*** Information provided ***

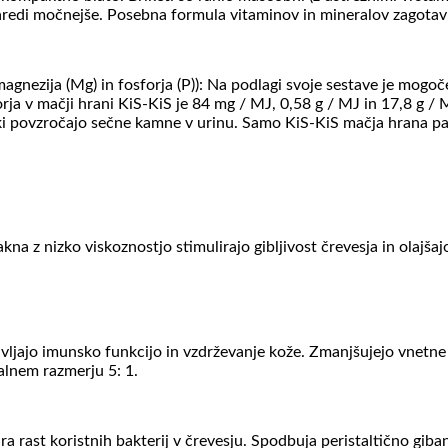
naredi močnejše. Posebna formula vitaminov in mineralov zagotavlj
agnezija (Mg) in fosforja (P)): Na podlagi svoje sestave je mogo
ja v mačji hrani KiS-KiS je 84 mg / MJ, 0,58 g / MJ in 17,8 g / M
 ki povzročajo sečne kamne v urinu. Samo KiS-KiS mačja hrana pa
na z nizko viskoznostjo stimulirajo gibljivost črevesja in olajša
vljajo imunsko funkcijo in vzdrževanje kože. Zmanjšujejo vnetne r
alnem razmerju 5: 1.
ra rast koristnih bakterij v črevesju. Spodbuja peristaltično giban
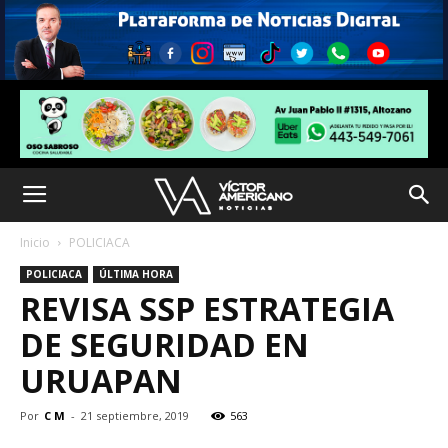
Inicio
POLICIACA
POLICIACA
ÚLTIMA HORA
REVISA SSP ESTRATEGIA
DE SEGURIDAD EN
URUAPAN
Por
C M
-
21 septiembre, 2019
563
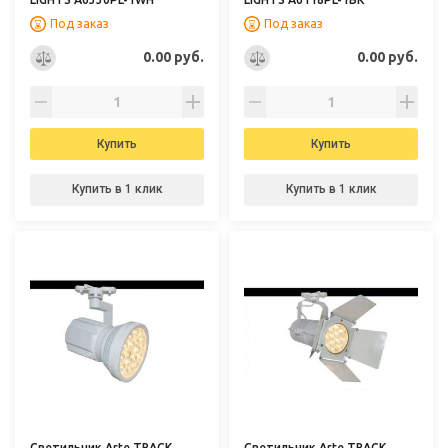
Под заказ
Под заказ
0.00 руб.
0.00 руб.
Купить
Купить
Купить в 1 клик
Купить в 1 клик
Светильник Arte TRACK
Светильник Arte TRACK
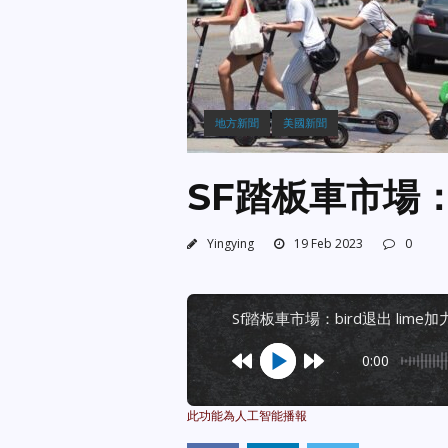
地方新聞
美國新聞
SF踏板車市場：B
Yingying
19 Feb 2023
0
sf踏板車市場：bird退出 lime加
0:00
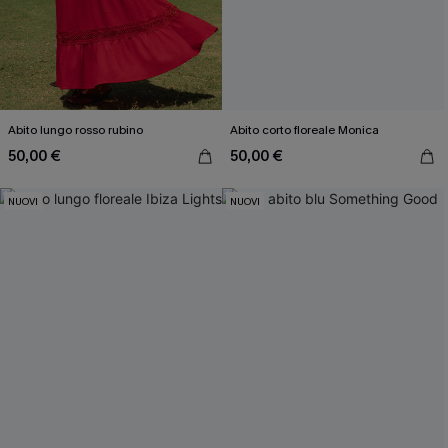
Abito lungo rosso rubino
Abito corto floreale Monica
50,00 €
50,00 €
NUOVI
NUOVI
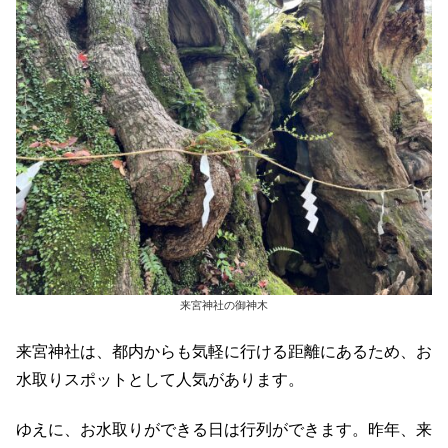
来宮神社の御神木
来宮神社は、都内からも気軽に行ける距離にあるため、お
水取りスポットとして人気があります。
ゆえに、お水取りができる日は行列ができます。昨年、来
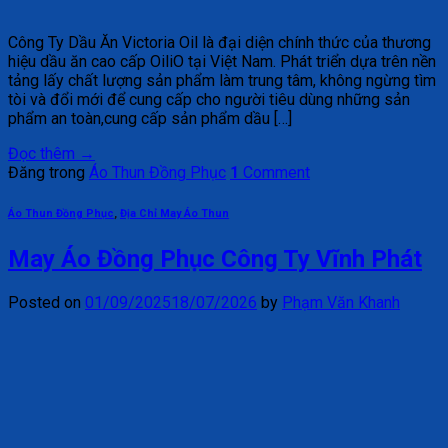
Công Ty Dầu Ăn Victoria Oil là đại diện chính thức của thương
hiệu dầu ăn cao cấp OiliO tại Việt Nam. Phát triển dựa trên nền
tảng lấy chất lượng sản phẩm làm trung tâm, không ngừng tìm
tòi và đổi mới để cung cấp cho người tiêu dùng những sản
phẩm an toàn,cung cấp sản phẩm dầu […]
Đọc thêm
→
Đăng trong
Áo Thun Đồng Phục
1
Comment
Áo Thun Đồng Phục
,
Địa Chỉ May Áo Thun
May Áo Đồng Phục Công Ty Vĩnh Phát
Posted on
01/09/2025
18/07/2026
by
Phạm Văn Khanh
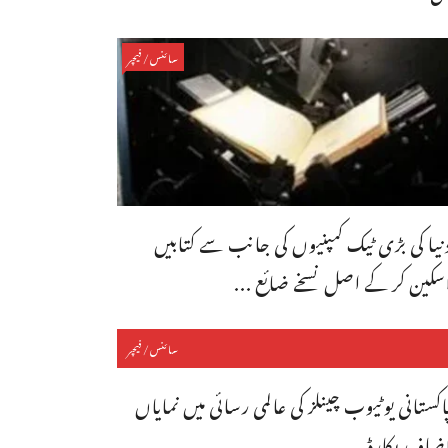
سائنس/فیچر
نیا کی بڑی ٹیک کمپنیوں کی جانب سے کتابیں
سکین کر کے اصل نسخے ضائع ...
سائنس/فیچر
اکستانی یوٹیوب چینلز کی عالمی رسائی میں نمایاں
ضافہ ریکارڈ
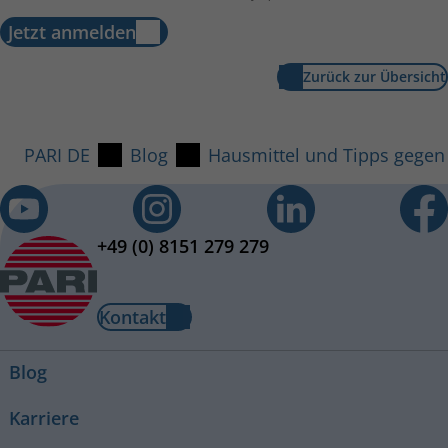
Jetzt anmelden
Zurück zur Übersicht
PARI DE
Blog
Hausmittel und Tipps gegen 
+49 (0) 8151 279 279
Kontakt
Blog
Karriere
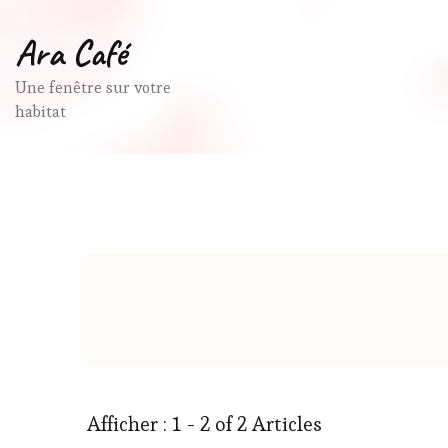
Ara Café
Une fenêtre sur votre
habitat
Afficher : 1 - 2 of 2 Articles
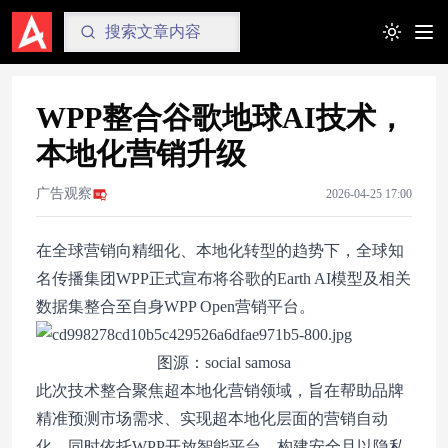
Toggle t
WPP整合谷歌地球AI技术，
本地化营销升级
广告观察
2026-04-25 17:00
在全球营销向精细化、本地化转型的趋势下，全球知
名传播集团WPP正式宣布将谷歌的Earth AI模型及相关
数据集整合至自身WPP Open营销平台。
图源：social samosa
此次技术整合聚焦超本地化营销领域，旨在帮助品牌
精准预测市场需求、实现超本地化层面的营销自动
化，同时依托WPP开放智能平台，构建安全且以隐私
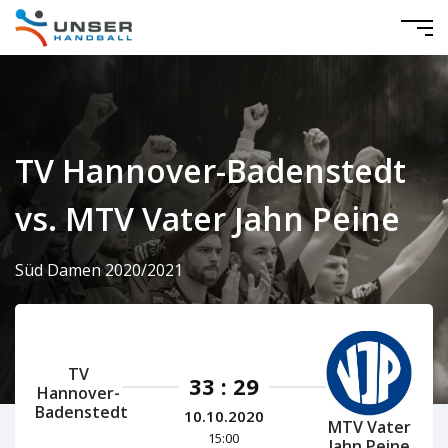
TV Hannover-Badenstedt
vs. MTV Vater Jahn Peine
Süd Damen 2020/2021
TV
33 : 29
Hannover-
Badenstedt
10.10.2020
MTV Vater
15:00
Jahn Peine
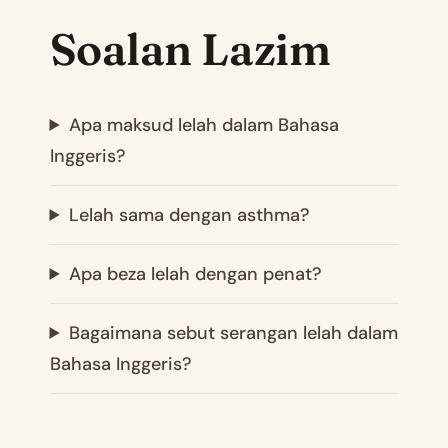
Soalan Lazim
Apa maksud lelah dalam Bahasa
Inggeris?
Lelah sama dengan asthma?
Apa beza lelah dengan penat?
Bagaimana sebut serangan lelah dalam
Bahasa Inggeris?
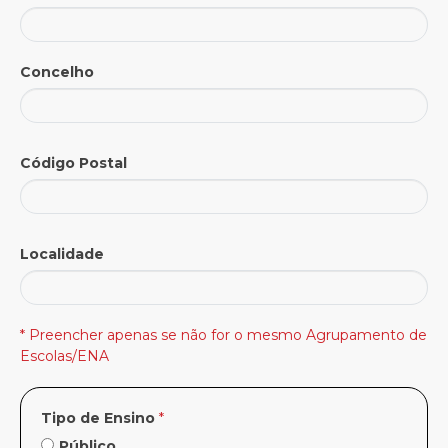
Concelho
Código Postal
Localidade
* Preencher apenas se não for o mesmo Agrupamento de
Escolas/ENA
Tipo de Ensino
*
Público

*** End of Information provided ***

**Problem to work on:**
Reproduce the listing from the line containing "Jetzt anmelden" through the end of the listing, both ends included, with "Blog" renamed to "Journal" and everything else unchanged. Leave the pictures out of the answer.

**Answer to this task:**
Jetzt anmelden
Zurück zur Übersicht
PARI DE
Journal
Hausmittel und Tipps gegen 
+49 (0) 8151 279 279
Kontakt
Journal
Karriere
Ara Café
Une fenêtre sur votre
habitat
Afficher : 1 - 2 of 2 Articles
Toggle t
WPP整合谷歌地球AI技术，
本地化营销升级
广告观察
2026-04-25 17:00
在全球营销向精细化、本地化转型的趋势下，全球知
名传播集团WPP正式宣布将谷歌的Earth AI模型及相关
数据集整合至自身WPP Open营销平台。
图源：social samosa
此次技术整合聚焦超本地化营销领域，旨在帮助品牌
精准预测市场需求、实现超本地化层面的营销自动
化，同时依托WPP开放智能平台，构建安全且以隐私
TV Hannover-Badenstedt
vs. MTV Vater Jahn Peine
Süd Damen 2020/2021
TV
33 : 29
Hannover-
Badenstedt
10.10.2020
MTV Vater
15:00
Jahn Peine
Soalan Lazim
Apa maksud lelah dalam Bahasa
Inggeris?
Lelah sama dengan asthma?
Apa beza lelah dengan penat?
Bagaimana sebut serangan lelah dalam
Bahasa Inggeris?
Concelho
Código Postal
Localidade
* Preencher apenas se não for o mesmo Agrupamento de
Escolas/ENA
Tipo de Ensino
*
Público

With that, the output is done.